Advice about management

Clinicians providing treatment for paraphilias should not approach case management as if once treatment is delivered, follow-up is no longer important. Sex offending should be viewed as a chronic condition that requires surveillance of the offender and periodic maintenance therapy post-treatment in order to ensure the protection of the public.

Probation and parole officers are an exceedingly important part of treatment maintenance. Officers of the court have the authority and responsibility to ensure that sex offenders maintain their treatment contacts and fulfil probation and/or parole requirements. Mental health providers have historically avoided working with the court system in order to maintain complete independence within the patient- therapist relationship, hence protecting that relationship from outside sources of influence. However, complete independence from the legal system is inappropriate given the realities that sex offenders frequently are treated when on probation or parole. The consequences of treatment failure are vastly different for sex offenders than for individuals with neurotic or personality dysfunctions and, in many cases, are much more serious even than in individuals with psychotic conditions. Under the latter conditions, the usual victim is the patient himself, not a member of the general public. When working with paraphiliacs, the mental health provider must assume a new and challenging role of working with the legal system to ensure compliance with treatment and the safety of the public. Regular meetings with probation officers that provide updates of therapeutic progress help the sex offender understand the importance of completing psychological treatment and complying with probation and/or parole requirements.

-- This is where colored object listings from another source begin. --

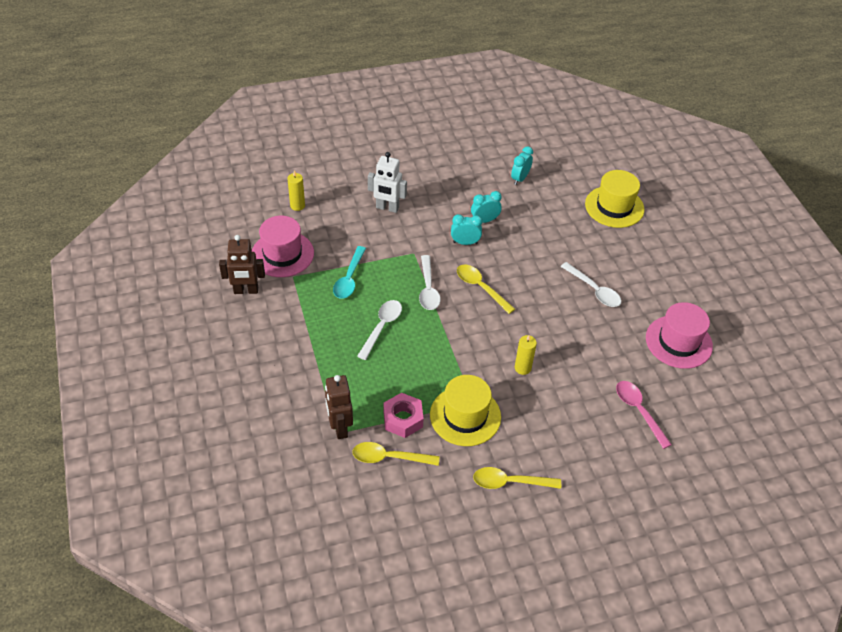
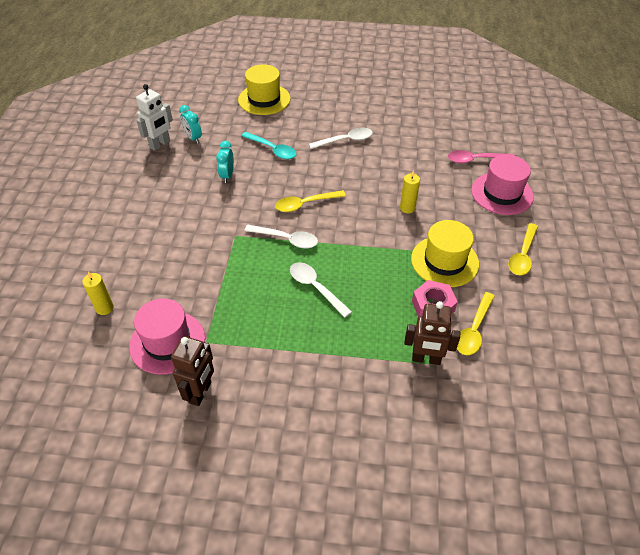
camera: 65 degrees left, 0 degrees up
turquoise spoon [333,246,366,299] -> turquoise spoon moved to [241,132,296,159]
white robot [368,152,407,213] -> white robot moved to [136,84,173,151]
turquoise clock [451,214,483,245] -> none
pink hat [646,302,713,369] -> pink hat moved to [471,155,534,215]

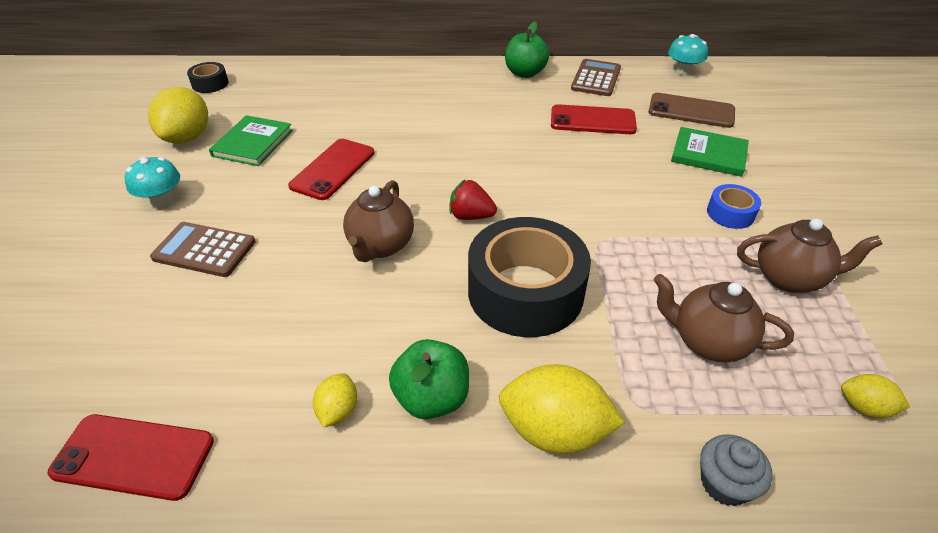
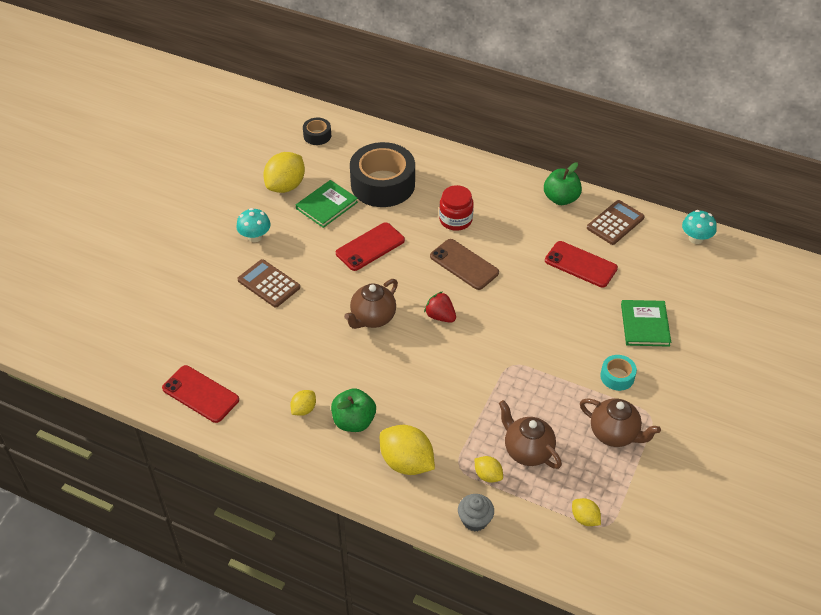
camera: 25 degrees right, 5 degrees up
black tape [468,217,591,337] -> black tape moved to [350,142,415,207]
brown phone [648,93,735,128] -> brown phone moved to [430,239,499,290]
green book [671,127,749,177] -> green book turned 45 degrees clockwise [621,300,671,347]
blue tape [707,184,761,229] -> turquoise tape [600,355,637,391]
none -> red jar [439,185,474,231]
none -> yellow lemon [474,456,503,483]

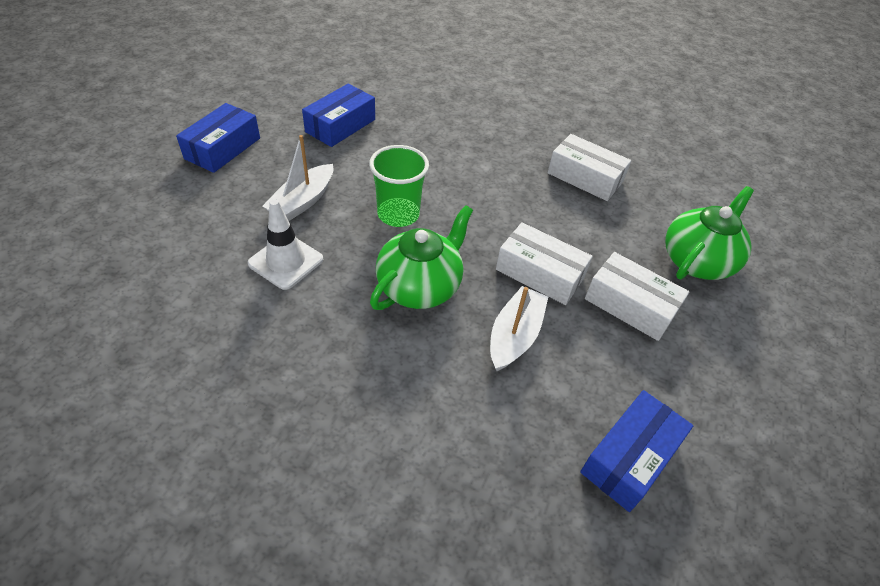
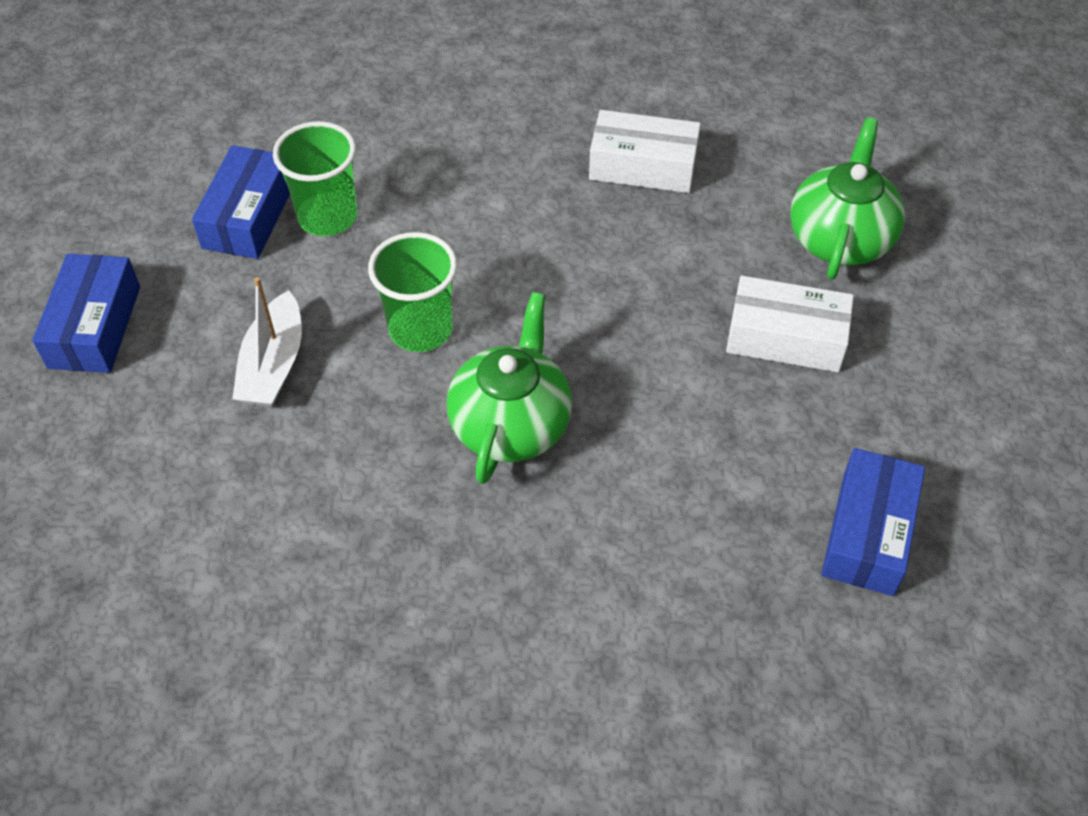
camera: 20 degrees left, 5 degrees up
white traffic cone [248,199,323,290] -> none
white boat [490,286,548,371] -> none
white box [496,222,593,305] -> none
none -> green cup [273,121,357,236]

Surveillance of sex offenders is especially critical because the therapist spends only a brief amount of time with the offender. Some sex offenders are exceedingly adept at convincing their therapist that they are following through on treatment and avoiding environments that in the past have acted as antecedents to sex offending. It is strongly recommended that a surveillance team be developed by the sex offender and the therapist to include five people, at least one of whom comes from the patient's family, one from the patient's work site, and one from the patient's social environment. With the assistance of the therapist, the offender teaches the surveillance team those behavioural precursors that previously may have led to an increased risk of re-offence. The surveillance team, with the assistance of the therapist, develops a surveillance check list that identifies these antecedent behaviours. The offender then teaches the surveillance team how to check specifically on each of these potential antecedents to sex-offending behaviour. Following adequate training, the surveillance team members provide the therapist, on a bimonthly basis, with their observations of the offender based upon this checklist, so that the therapist can be alerted to behaviours that suggest an offender's increased risk of recidivism.(62)

In general, the average sex offender can be successfully treated on an outpatient basis with intensive treatment occurring once or twice per week for approximately 90 sessions. Upon completion of the intensive portion of treatment, the offender can go into a maintenance phase of treatment when he is seen as frequently as once a week, or as infrequently as once every 3 months, depending upon the severity of the individual case. A number of factors increase the need for more frequent therapeutic visits and, in some cases, day-patient, residential treatment, or institutionalized treatment. A number of factors also necessitate the institution of medication, one-to-one supervision by the patient's family, or the use of electronic monitoring or house arrest.

Factors that increase the need for more frequent visits, or more invasive treatment procedures, include a high baseline frequency of the deviant behaviour. Additionally, some behaviours, although infrequent, are potentially so dangerous to the victim that treatment must be intensive and extensive. The sadistic offender, the brutal rapist, the aggressive paedophile, and the brain-damaged sex offender are a few examples of these more dangerous perpetrators. Finally, when there is no independent surveillance of the offender, when there is a lack of involvement from the offender's family or friends, when denial by patients precludes their viewing themselves as having a dangerous sexual behaviour, and/or when the victims are less able to defend themselves (e.g. institutionalized, retarded, or psychiatrically ill potential victims), more rapid intrusive therapy is indicated.

With the combination of currently available medications, the incorporation of surveillance groups, and limited access of potential victims, most sex offenders can be treated on an outpatient basis. However, given the realities of the criminal justice system and the illegality of sex-offending behaviour, many sex offenders are incarcerated before or during the initial phase of their treatment. Economic concerns, which are abundant with sex offenders for whom incarceration has historically been considered a preferable option, should be closely scrutinized because of the limited resources currently available for imprisoned sex offenders and the immense cost of imprisonment. The assessment and management of sex offenders is considered further in Chapter.11.4,2.